WSSD Misses the Boat: Draft Political Declaration Fails to Mention Oceans
Press Release Date: October 6, 2009
Location: Johannesburg, South Africa
Dawn M. Martin, Oceana; Ellen Pikitch, Wildlife Conservation Society; Isabel Torres de Noronha, GEOTA; Jacob Scherr, Natural Resources Defense Council; Shaun Paul, EcoLogic Development Fund; Biliana Cicin-Sain, Center For the Study of Marine Policy, and International Ocean and Coastal Organization; Hiroshi Terashima, SOF Institute for Ocean Policy; Philippe Vallette, NAUSICAA, National Sea Center, France; Daeseok Kang, Korea Maritime Institute; Stefano Belfiore, Center for the Study of Marine Policy; Tom Goreau, Global Coral Reef Alliance and WSSD Civil Society Global Forum on Oceans
The lack of reference to oceans in the Draft Political Declaration by the Heads of State is a serious disappointment and a missed opportunity. Despite countless hours of work by an unprecedented alliance of organizations and ocean advocates to urge the Heads of State to make a strong statement on oceans, the Draft Political Declaration is silent.
Earth’s oceans are at risk and, as a result, the circle of life is in jeopardy. Oceans, which cover more than two-thirds of the world’s surface, provide life, sustenance, and important discoveries and medicines, such as AZT derived from ocean sponges. But, as is evident by the September 2 Draft Declaration, the Summit has taken these necessities for granted. The world’s oceans are being exploited through unnecessary and devastating activities such as unsustainable fishing practices, pollution and the annihilation of the ecosystems that nurture us all. As 95 percent of all living space on the planet is in the oceans, it is not acceptable that the Draft Political Declaration fails to make any mention of the importance of the oceans. We cannot have sustainable development without sustainable use of the oceans.
The complete absence of any ocean language in the Draft Declaration is indicative of a lack of commitment by the Summit to take this problem seriously. In fact, the degradation of the oceans is not simply a problem that worries conservationists around the world; it also poses a serious danger to international food security, the livelihood of fishing communities, and the eradication of poverty all over the planet. Habitat degradation has reduced the capacity for fisheries to recover even if fishing efforts are reduced, and active restoration of coastal habitats is needed. Coral reef ecosystems are threatened with extinction from global climate change, threatening the biodiversity, fisheries, shore protection and tourism of over one hundred countries.

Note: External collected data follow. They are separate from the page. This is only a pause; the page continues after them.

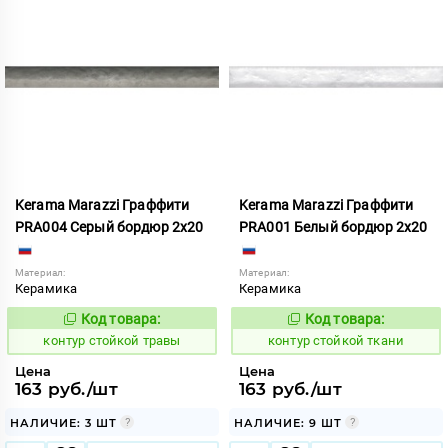
Kerama Marazzi Граффити
Kerama Marazzi Граффити
PRA004 Серый бордюр 2x20
PRA001 Белый бордюр 2x20
Материал:
Материал:
Керамика
Керамика
Код товара:
Код товара:
762357
762355
Код:
Код:
контур стойкой травы
контур стойкой ткани
Цена
Цена
163 руб./шт
163 руб./шт
НАЛИЧИЕ: 3 ШТ
НАЛИЧИЕ: 9 ШТ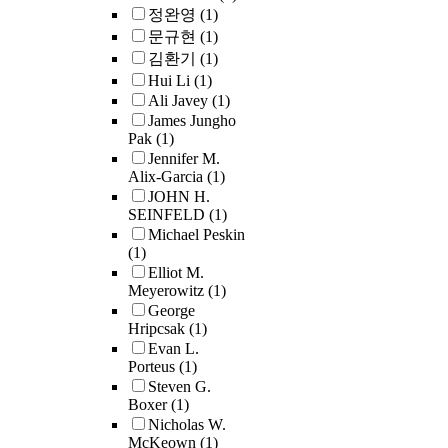
정완영
(1)
문규현
(1)
김환기
(1)
Hui Li
(1)
Ali Javey
(1)
James Jungho
Pak
(1)
Jennifer M.
Alix-Garcia
(1)
JOHN H.
SEINFELD
(1)
Michael Peskin
(1)
Elliot M.
Meyerowitz
(1)
George
Hripcsak
(1)
Evan L.
Porteus
(1)
Steven G.
Boxer
(1)
Nicholas W.
McKeown
(1)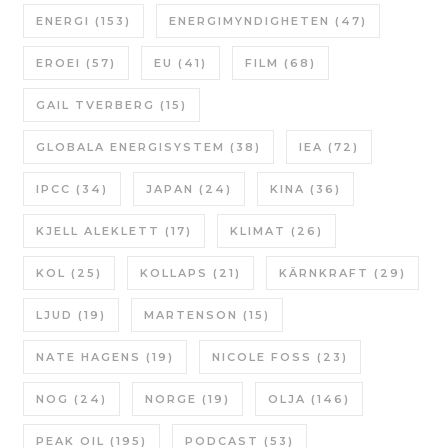
ENERGI
(153)
ENERGIMYNDIGHETEN
(47)
EROEI
(57)
EU
(41)
FILM
(68)
GAIL TVERBERG
(15)
GLOBALA ENERGISYSTEM
(38)
IEA
(72)
IPCC
(34)
JAPAN
(24)
KINA
(36)
KJELL ALEKLETT
(17)
KLIMAT
(26)
KOL
(25)
KOLLAPS
(21)
KÄRNKRAFT
(29)
LJUD
(19)
MARTENSON
(15)
NATE HAGENS
(19)
NICOLE FOSS
(23)
NOG
(24)
NORGE
(19)
OLJA
(146)
PEAK OIL
(195)
PODCAST
(53)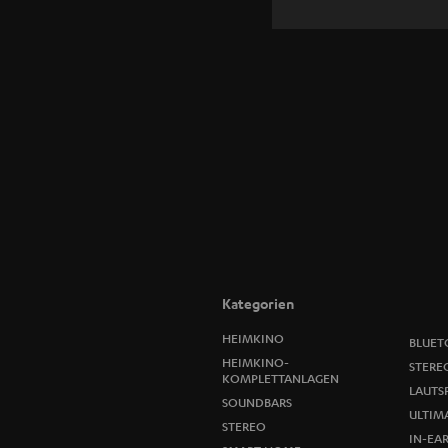
Kategorien
HEIMKINO
BLUET
HEIMKINO-
STERE
KOMPLETTANLAGEN
LAUTS
SOUNDBARS
ULTIMA
STEREO
IN-EA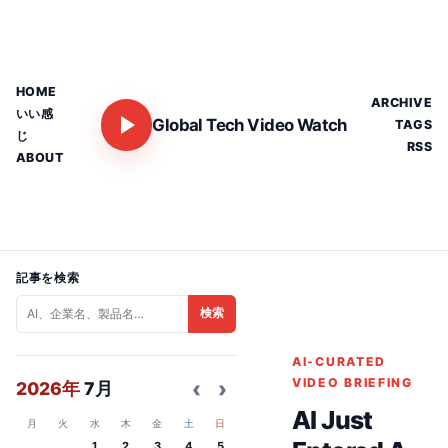
HOME
ARCHIVE
いい感
Global Tech Video Watch
TAGS
じ
RSS
ABOUT
記事を検索
検索
AI-CURATED
‹
›
VIDEO BRIEFING
2026年
7月
AI Just
月
火
水
木
金
土
日
1
2
3
4
5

Ten years ago, independent nations from around the globe realized that in order to overcome the environmental crisis facing each of them individually, they must unite forces. They came together at the Rio Earth Summit and agreed to tackle global warming, forests, biodiversity and other important environmental issues. Although much has been accomplished, progress on protecting the oceans from destructive fishing practices, wasted catch, pollution and habitat loss has been abysmal. Less than one percent of the world’s oceans are currently protected. Twenty-five percent of the world’s fish catch – 44 billion pounds of fish and marine life – is discarded dead and dying each year, and more than 70 percent of the world’s fisheries need urgent action to prevent population declines. At risk is the fine work outlined in the WSSD’s Plan of Implementation on eliminating fishing subsidies, destructive fishing practices such as bottom trawling and bycatch, illegal fishing activities, and establishing marine protected areas.
The Plan of Implementation includes language that can serve as an important first step by including a number of explicit deadlines and concrete targets. Taken together, these provisions put us much further ahead than we were ten years ago at Rio. Despite the disappointing Draft Political Declaration, we remain dedicated to continuing the fight to protect the world’s oceans and the circle of life.
Suggested Changes to Include Reference to the Oceans to the Draft Political Declaration
Submitted by the President of the Summit, 2 September 2002
¶29. Insert: “terrestrial, marine and coastal” before biodiversity.
¶38. Insert: “and fisheries” after sustainable agriculture. Add at the end: “We recognize that coastal fisheries are a major source of protein for developing nations including small island developing states.”
¶40. Insert: “living marine and coastal resources” after hydropower. Add at the end: “We recognize the essential links between water quality on the land and in the coastal and ocean environment.
¶42. Insert: “freshwater, coastal and ocean waters” after air.
¶44. Insert: “terrestrial, and coastal and ocean” before biological diversity. Insert: “and ocean and coastal degradation” after desertification. Insert: “on land and in the oceans, islands and coasts” after biodiversity. Delete: “loss” after biodiversity.
Add new ¶: The world’s coasts and oceans are a shared resource essential to poverty eradication and sustaining life on this planet and must be protected and managed sustainably.